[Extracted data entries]
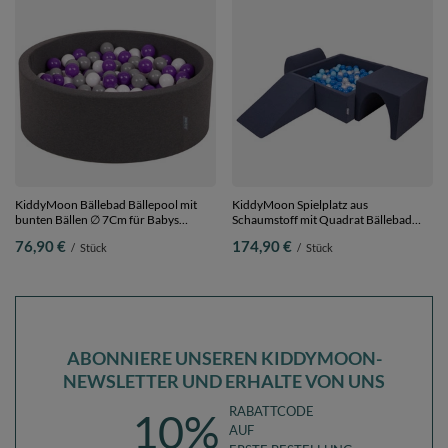
KiddyMoon Bällebad Bällepool mit
KiddyMoon Spielplatz aus
bunten Bällen ∅ 7Cm für Babys
Schaumstoff mit Quadrat Bällebad
Kinder Rund, Dunkelgrau, 90 x 30 cm
Bälle Hindernisläufen,
76,90 €
174,90 €
/
Stück
/
Stück
200 Bälle
dunkelblau:babyblue/blau/perle,
Bällebad (300 Bälle) + Version 2
ABONNIERE UNSEREN KIDDYMOON-
NEWSLETTER UND ERHALTE VON UNS
RABATTCODE
10%
AUF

WHAT IS REQUIRED>
Convert every line of the text read from the data into a JSON list of strings, one string per line, skipping any blank lines. Leave the pictures out.

PROBLEM SOLUTION>
[
  "KiddyMoon Bällebad Bällepool mit",
  "KiddyMoon Spielplatz aus",
  "bunten Bällen ∅ 7Cm für Babys",
  "Schaumstoff mit Quadrat Bällebad",
  "Kinder Rund, Dunkelgrau, 90 x 30 cm",
  "Bälle Hindernisläufen,",
  "76,90 €",
  "174,90 €",
  "/",
  "Stück",
  "/",
  "Stück",
  "200 Bälle",
  "dunkelblau:babyblue/blau/perle,",
  "Bällebad (300 Bälle) + Version 2",
  "ABONNIERE UNSEREN KIDDYMOON-",
  "NEWSLETTER UND ERHALTE VON UNS",
  "RABATTCODE",
  "10%",
  "AUF"
]